I paradossi sono tanti. In Italia si va dallo Psichiatra piuttosto che allo Psicologo, perché sembra più credibile e perché dà le medicine. Si preferiscono i farmaci alla terapia, si chiede all'amico quale farmaco usare in certi casi, piuttosto che al medico, e ancora peggio, ci si informa attraverso Internet sulla salute per poi andare a discutere col medico su quale cura sia meglio intraprendere (con ovvia irritazione del medico). La situazione è ancora più amara se a tutto ciò si aggiunge, poi, la recente figura del counsellor, fantomatica persona che non si fa cosa faccia ma si sa che fa abusivamente lo psicologo pur non avendo né laurea né i mezzi e la cui "professione", ironia della sorte, per qualche cavillo burocratico in Italia non risulta illegale.
Nella grande confusione italiana, è necessario che si difenda la verità con le unghie e con i denti. Da parte mia, spero solo che questo semplice post raggiunga i destinatari e apra gli occhi.

12 commenti:

Michele A. F. Greco ha detto...

GRAZIE! Davvero, dopo tutte quelle cavolate avevo voglia anch'io di scriverci un articolo. Anche perché ho intenzione di andare in psicologia all'università.
Comunque, riguardo alla situazione italiana hai assolutamente ragione. Non a caso tutti i miei parenti mi consigliano di andare in medicina per poi fare psichiatria, cosa che non mi garba per niente.
Sui Counselor...be', la madre di una mia ex amica lo era. Ti dirò, questa sicuramente aveva bisogno di uno psicoterapeuta, e pure bravo xD

Gherardo Psicopompo ha detto...

Tralascio commenti su Mistero, che è una trasmissione che non genera nient'altro che imbarazzo. Chiunque volesse approfondire temi legati all'occultismo o all'esoterismo dovrebbe tenersi ben lontano da roba del genere.
In ogni caso, mi sembra assurdo che tu dica che l'ipnosi regressiva è in generale una bufala e non è una terapia basandoti sulla pagina di Wikipedia.
Ti posso dire, per esperienza personale diretta, che non è affatto così. L'ipnosi regressiva è una terapia, eccome. Il fatto che spesso venga usata da gente che non soffre di alcun disturbo, ma è semplicemente "curiosa", è del tutto irrilevante ai fini della questione.
Certo, mi puoi dire che non è condivisa da tutti gli psicologi. Ma io ti posso rispondere che fino a qualche decennio fa la maggior parte dei "medici della mente" curava le patologie mentali con elettroshock e lobotomia frontale, e trattava come sciocchezze le teorie degli psicoterapeuti che prevedevano il dialogo con i pazienti o un approccio più "umano" alla malattia mentale.
Certo, tu mi puoi anche dire che non funziona sempre, e quando funziona magari non funziona in modi sempre uguali. Ma io ti rispondo che va così per tutte le terapie che non prevedano esclusivamente l'assunzione di psicofarmaci. A volte funzionano e portano ad una guarigione completa, a volte ad una guarigione parziale, a volte provocano transfert imprevedibili, a volte falliscono, e addirittura portano ad un peggioramento della situazione. Etichettare una terapia come una superstizione sulla base dell'idiozia di Berry e Bossari e sulle informazioni "fatte in casa" di Wikipedia mi pare un po' eccessivo...
Ah, e ribadisco che sto parlando di cose che conosco, che ho sperimentato e osservato sperimentare da molto vicino.

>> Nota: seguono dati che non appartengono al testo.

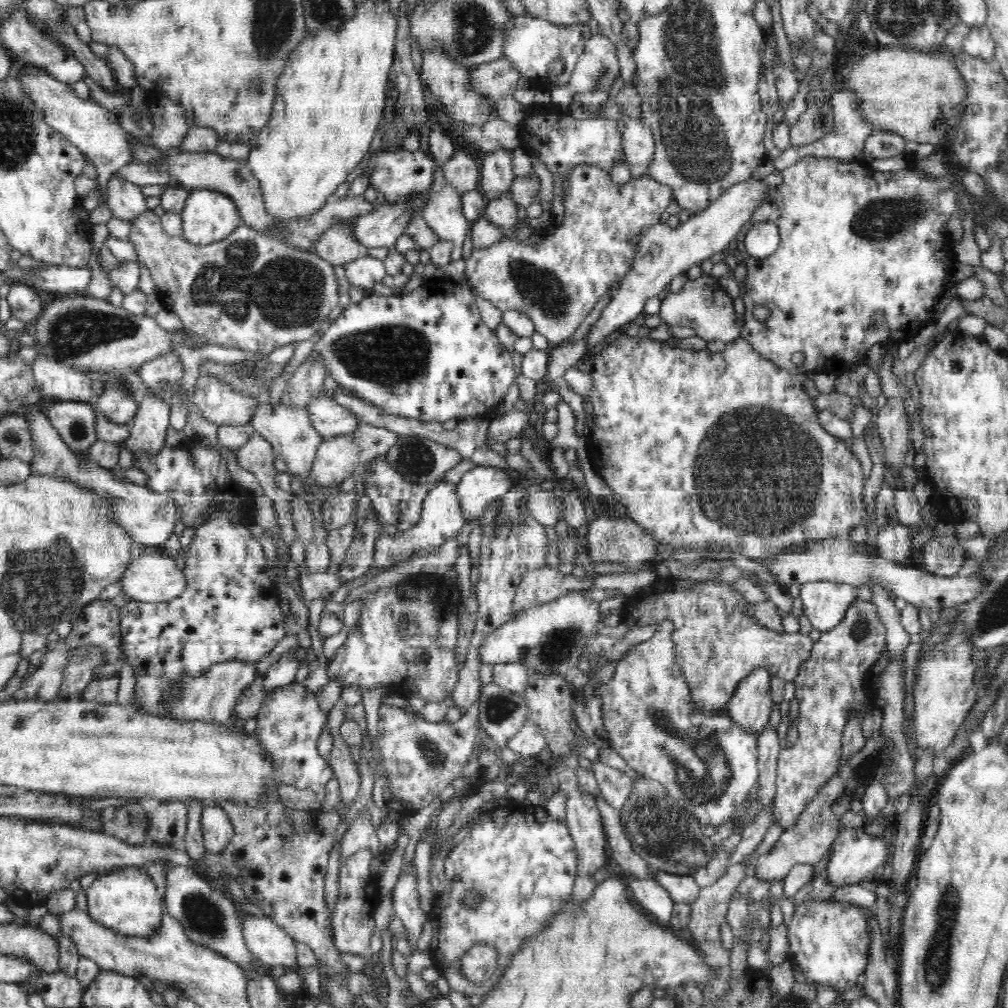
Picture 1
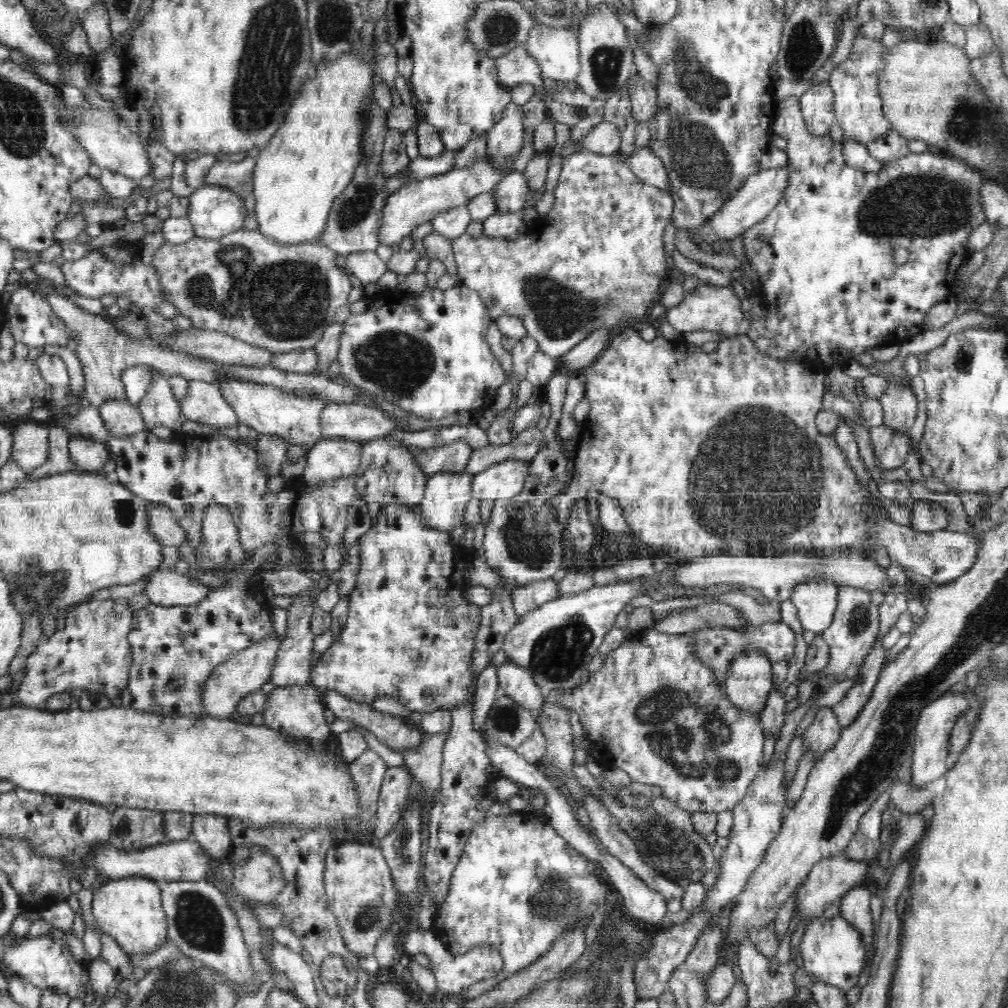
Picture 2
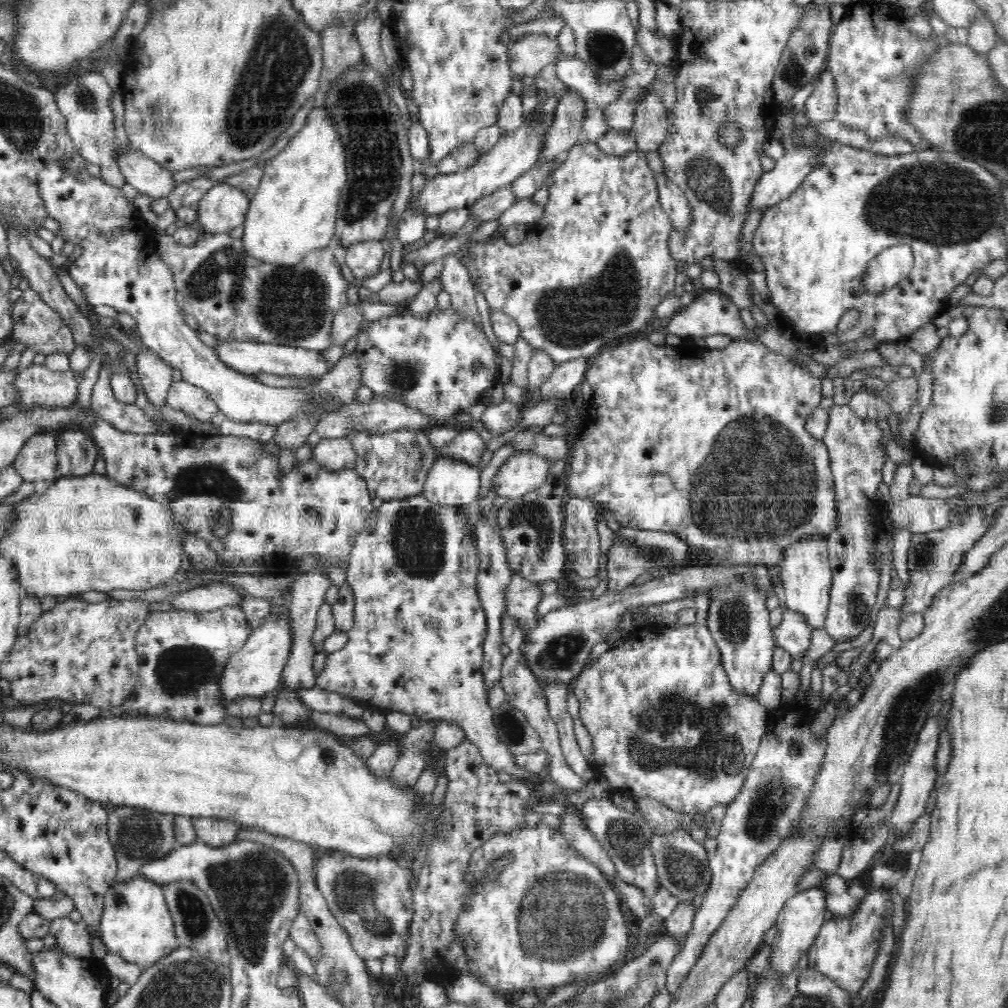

Federico Russo "Taotor" ha detto...

@Michele: la Psichiatria, di per sé, non è un male. I disturbi neurologici non si possono curare (semmai i sintomi si possono attenuare), neanche con le tecniche più moderne, come le iniezioni stereotassiche di staminali per produrre neuroni dopaminergigi nella cura al Parkinson.
Di contro, la Psichiatria che pretende di curare o attenuare patologie comportamentali esclusivamente attraverso i farmaci è IL male. Gli psicofarmaci non sono la cura, vanno usati molto attentamente, ma al giorno d'oggi si prescrivono come nulla fosse, soprattutto per le percentuali che gli psichiatri prendono, dalle case farmaceutiche, sui farmaci prescritti.
Un documentario interessante, sebbene leggermente polarizzato verso il negativo, è questo.
Consiglio di vederlo, perché tutto sommato i dati parlano chiaro e, giudicato in maniera obiettiva, può aprire gli occhi dalle false verità istituzionali, comunemente accettate come tali.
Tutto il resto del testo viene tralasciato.